What you should do =
Reproduce all of the following data word for word, but omit the pictures.
-----
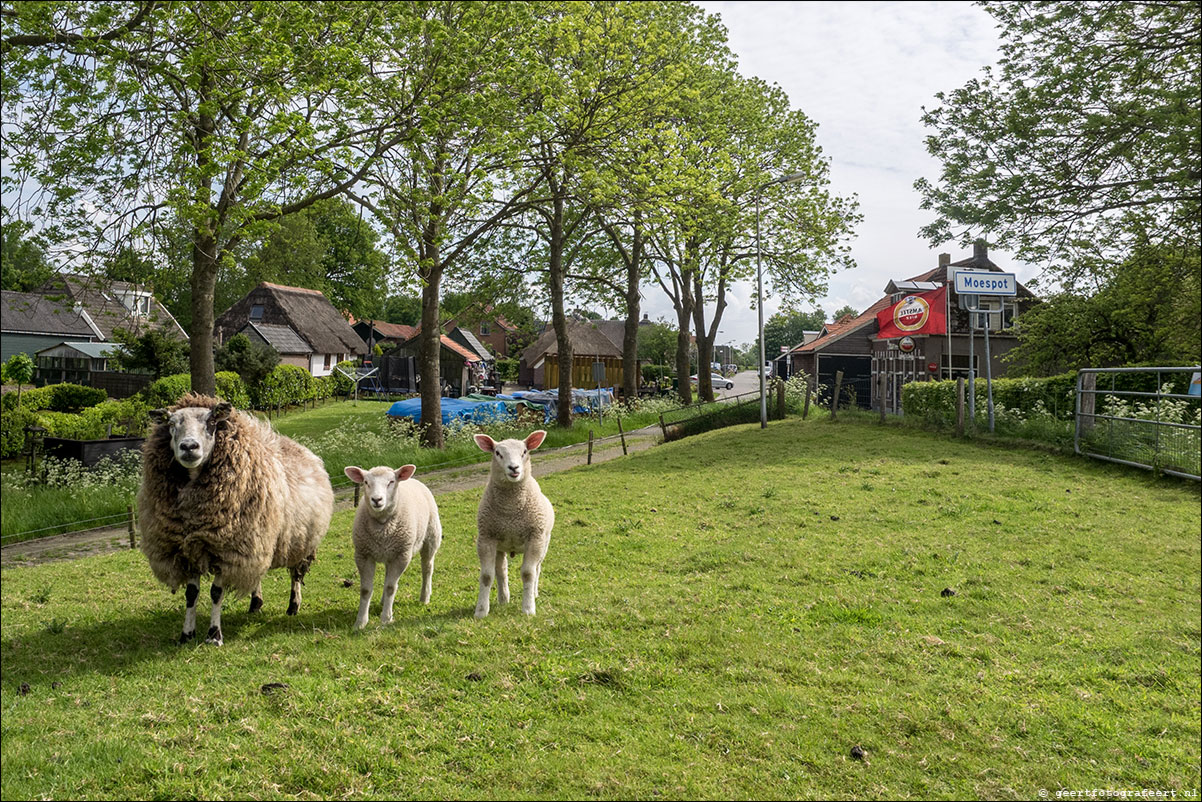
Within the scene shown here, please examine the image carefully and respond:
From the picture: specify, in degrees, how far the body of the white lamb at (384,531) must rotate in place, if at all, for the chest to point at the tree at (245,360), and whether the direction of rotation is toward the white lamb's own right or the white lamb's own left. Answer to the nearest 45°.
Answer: approximately 135° to the white lamb's own right

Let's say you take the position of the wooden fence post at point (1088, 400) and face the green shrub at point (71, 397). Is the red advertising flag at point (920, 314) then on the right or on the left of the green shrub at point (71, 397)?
right

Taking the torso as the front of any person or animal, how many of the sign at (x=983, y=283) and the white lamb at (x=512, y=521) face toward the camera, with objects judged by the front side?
2

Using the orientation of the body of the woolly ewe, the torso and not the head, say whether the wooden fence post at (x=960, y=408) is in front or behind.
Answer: behind

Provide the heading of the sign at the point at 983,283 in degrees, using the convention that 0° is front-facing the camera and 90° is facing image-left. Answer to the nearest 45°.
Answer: approximately 0°

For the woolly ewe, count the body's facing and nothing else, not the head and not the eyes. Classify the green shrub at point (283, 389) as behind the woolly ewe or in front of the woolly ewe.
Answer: behind

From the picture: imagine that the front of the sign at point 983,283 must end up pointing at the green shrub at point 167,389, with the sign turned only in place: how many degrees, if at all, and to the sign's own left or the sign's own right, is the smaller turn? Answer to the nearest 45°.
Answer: approximately 90° to the sign's own right

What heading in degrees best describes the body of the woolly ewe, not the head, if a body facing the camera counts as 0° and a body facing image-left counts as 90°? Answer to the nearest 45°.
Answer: approximately 45°

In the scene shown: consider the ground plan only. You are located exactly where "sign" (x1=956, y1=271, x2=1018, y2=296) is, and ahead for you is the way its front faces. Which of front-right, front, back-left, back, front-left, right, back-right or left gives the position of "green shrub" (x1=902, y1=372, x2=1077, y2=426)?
back

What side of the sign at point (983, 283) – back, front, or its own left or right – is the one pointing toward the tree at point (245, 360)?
right

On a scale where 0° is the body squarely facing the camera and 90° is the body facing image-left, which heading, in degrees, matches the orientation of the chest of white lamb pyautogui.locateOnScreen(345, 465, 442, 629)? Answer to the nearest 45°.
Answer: approximately 45°
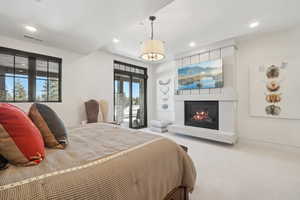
-----
Expected answer =
Within the scene shown here, please examine the image carefully and respond:
From the picture: specify, in degrees, how far the body of the white lamb at (384,531) must rotate in place, if at all, for the chest to point at the tree at (245,360), and whether the direction of rotation is toward the white lamb's own right or the white lamb's own left. Answer to the nearest 45°.
Answer: approximately 135° to the white lamb's own right

Let's say you take the position of the wooden fence post at point (1088, 400) and face the green shrub at point (71, 397). Is the red advertising flag at point (920, 314) then on the right or on the left of the green shrub at point (71, 397)?
right

Taking the torso as the front of any person or animal, how many of the sign at (x=983, y=283) and the white lamb at (x=512, y=521) face toward the camera, with objects judged by the front side?
2

Using the orientation of the body of the woolly ewe, the torso and not the head, say whether the wooden fence post at (x=960, y=408) is in front or behind.
Answer: behind

Provide the heading of the sign at the point at 983,283 in degrees, using the convention that 0° is front-facing the camera and 90° is facing image-left. Answer to the nearest 45°.
Answer: approximately 0°

For the woolly ewe, count the body's facing and nothing else, not the head and not the eyes. Classify the green shrub at point (283, 389) as behind the woolly ewe or in front of the woolly ewe.
Answer: behind

From the picture: imagine that the front of the sign at point 983,283 must end up pointing at the green shrub at point 167,389, with the sign turned only in place: how many degrees, if at all, and to the sign's own left or the sign's own right, is the smaller turn? Answer to the nearest 45°.
Answer: approximately 90° to the sign's own right

What heading in degrees best describes the body of the woolly ewe, not the head, if a body facing the camera counts as 0° and a body facing image-left counts as 90°? Answer to the nearest 45°.
Answer: approximately 45°

In the scene shown: consider the ground plan only. You are located exactly where "sign" (x1=956, y1=271, x2=1018, y2=296) is, and ahead for you is the way its front faces. Which of front-right, front, back-left, back, front-left, right, back-right or left gives the position of "green shrub" (x1=902, y1=372, x2=1077, y2=426)?
back

What side of the sign at point (983, 283) – back, front, or its own left or right – is the one pointing toward the tree at point (245, 360)?
right

On a scale where 0° is the body squarely facing the camera and 90° is the body facing image-left, which heading, in degrees, matches the orientation of the chest of white lamb pyautogui.locateOnScreen(345, 465, 442, 629)? Answer to the nearest 45°.
Answer: approximately 45°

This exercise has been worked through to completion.